--- BEGIN ---

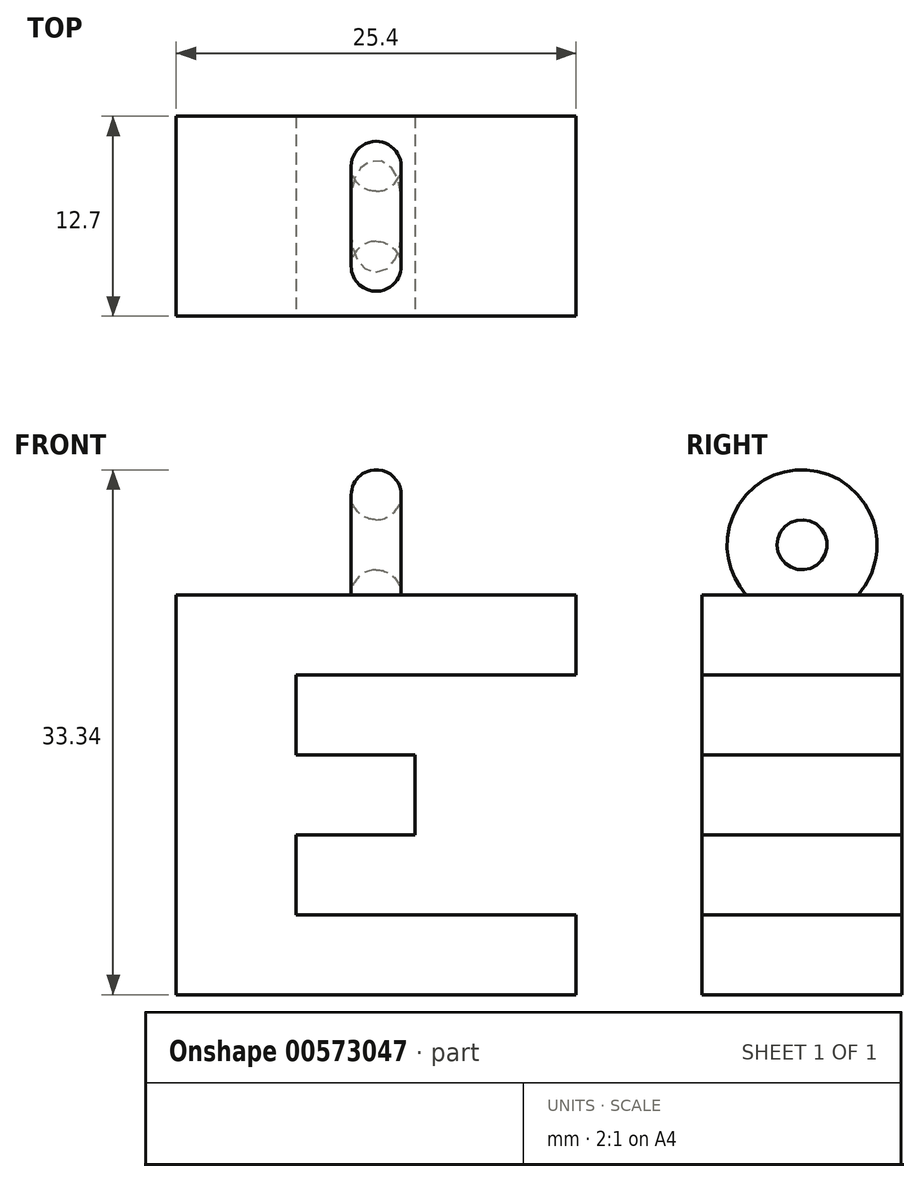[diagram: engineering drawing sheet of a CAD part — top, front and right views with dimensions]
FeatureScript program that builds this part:
annotation { "Feature Type Name" : "Feature", "Feature Type Description" : "" }
export const myFeature = defineFeature(function(context is Context, id is Id, definition is map)
    precondition{}
    {
        {
            var Q0;
            Q0=qCreatedBy(makeId("Front.planeOp"),FACE);
            var sketch = newSketch(context, id + "F0", { "sketchPlane" : qUnion([Q0])});
            skLineSegment(sketch, "E0", {"start": v(0, 0) * mm, "end": v(0, 25.4) * mm});
            skLineSegment(sketch, "E1", {"start": v(0, 25.4) * mm, "end": v(25.4, 25.4) * mm});
            skLineSegment(sketch, "E2", {"start": v(25.4, 25.4) * mm, "end": v(25.4, 0) * mm});
            skLineSegment(sketch, "E3", {"start": v(25.4, 0) * mm, "end": v(0, 0) * mm});
            skSolve(sketch);
        }
        {
            var Q0;
            Q0 = qSketchRegion(id + "F0", true);
            extrude(context, id + "F1", {"entities" : qUnion([Q0]), "depth" : 12.7 * mm, "offsetDistance" : 25.4 * mm});
        }
        {
            var Q0;
            Q0=makeQuery(id+"F1.opExtrude","CAP_FACE",FACE,{"disambiguationData":[OSD([sQuery(id+"F0.wireOp",EDGE,"E0"),sQuery(id+"F0.wireOp",EDGE,"E1"),sQuery(id+"F0.wireOp",EDGE,"E2"),sQuery(id+"F0.wireOp",EDGE,"E3")])],"isStart":false});
            var sketch = newSketch(context, id + "F2", { "sketchPlane" : qUnion([Q0])});
            skLineSegment(sketch, "E4", {"start": v(25.4, 25.4) * mm, "end": v(25.4, 0) * mm});
            skLineSegment(sketch, "E5", {"start": v(25.4, 0) * mm, "end": v(0, 0) * mm});
            skLineSegment(sketch, "E6", {"start": v(0, 0) * mm, "end": v(0, 25.4) * mm});
            skLineSegment(sketch, "E7", {"start": v(0, 25.4) * mm, "end": v(25.4, 25.4) * mm});
            skLineSegment(sketch, "E8", {"start": v(25.4, 20.32) * mm, "end": v(7.62, 20.32) * mm});
            skLineSegment(sketch, "E9", {"start": v(7.62, 20.32) * mm, "end": v(7.62, 15.24) * mm});
            skLineSegment(sketch, "E10", {"start": v(7.62, 15.24) * mm, "end": v(15.18, 15.24) * mm});
            skLineSegment(sketch, "E11", {"start": v(15.18, 15.24) * mm, "end": v(15.18, 10.16) * mm});
            skLineSegment(sketch, "E12", {"start": v(15.18, 10.16) * mm, "end": v(7.62, 10.16) * mm});
            skLineSegment(sketch, "E13", {"start": v(7.62, 10.16) * mm, "end": v(7.62, 5.08) * mm});
            skLineSegment(sketch, "E14", {"start": v(7.62, 5.08) * mm, "end": v(25.4, 5.08) * mm});
            skPoint(sketch, "E15.centerSnap0", {"position": v(12.7, 25.4) * mm});
            skSolve(sketch);
        }
        {
            var Q0;
            {var subQ0=sQuery(id+"F2.wireOp",EDGE,"E8");Q0=makeQuery(id+"F2.imprint","IMPRINT",FACE,{"disambiguationData":[TD([[makeQuery(id+"F2.imprint","IMPRINT",EDGE,{"derivedFrom":subQ0}),1.0]])]});}
            var Q1;
            Q1=makeQuery(id+"F2.imprint","IMPRINT",FACE,{"disambiguationData":[TD([[makeQuery(id+"F2.imprint","IMPRINT",EDGE,{"derivedFrom":sQuery(id+"F2.wireOp",EDGE,"E15")}),1.0]])]});
            extrude(context, id + "F3", {"entities" : qUnion([Q0, Q1]), "operationType" : NewBodyOperationType.REMOVE, "oppositeDirection" : true, "depth" : 25.4 * mm, "offsetDistance" : 25.4 * mm});
        }
        {
            var Q0;
            Q0=qCreatedBy(makeId("Front.planeOp"),FACE);
            cPlane(context, id + "F4", {"entities" : qUnion([Q0]), "cplaneType" : CPlaneType.OFFSET, "offset" : 6.35 * mm, "width" : 152.4 * mm, "height" : 152.4 * mm});
        }
        {
            var Q0;
            Q0=qCreatedBy(id+"F4.planeOp",FACE);
            var sketch = newSketch(context, id + "F5", { "sketchPlane" : qUnion([Q0])});
            skCircle(sketch, "E16", {"center": v(12.7, 25.4) * mm, "radius": 1.59 * mm});
            skLineSegment(sketch, "E17", {"start": v(0, 28.58) * mm, "end": v(29.91, 28.58) * mm});
            skSolve(sketch);
        }
        {
            var Q0;
            Q0 = qSketchRegion(id + "F5", true);
            var Q1;
            Q1=sQuery(id+"F5.wireOp",EDGE,"E17");
            revolve(context, id + "F6", {"operationType" : NewBodyOperationType.ADD, "entities" : qUnion([Q0]), "axis" : qUnion([Q1]), "revolveType" : RevolveType.FULL});
        }
    });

--- END ---

_SHORT TASK_. Pick out every line of the listing above that contains the string "true".

_THE RESULT_.
            Q0 = qSketchRegion(id + "F0", true);
            extrude(context, id + "F3", {"entities" : qUnion([Q0, Q1]), "operationType" : NewBodyOperationType.REMOVE, "oppositeDirection" : true, "depth" : 25.4 * mm, "offsetDistance" : 25.4 * mm});
            Q0 = qSketchRegion(id + "F5", true);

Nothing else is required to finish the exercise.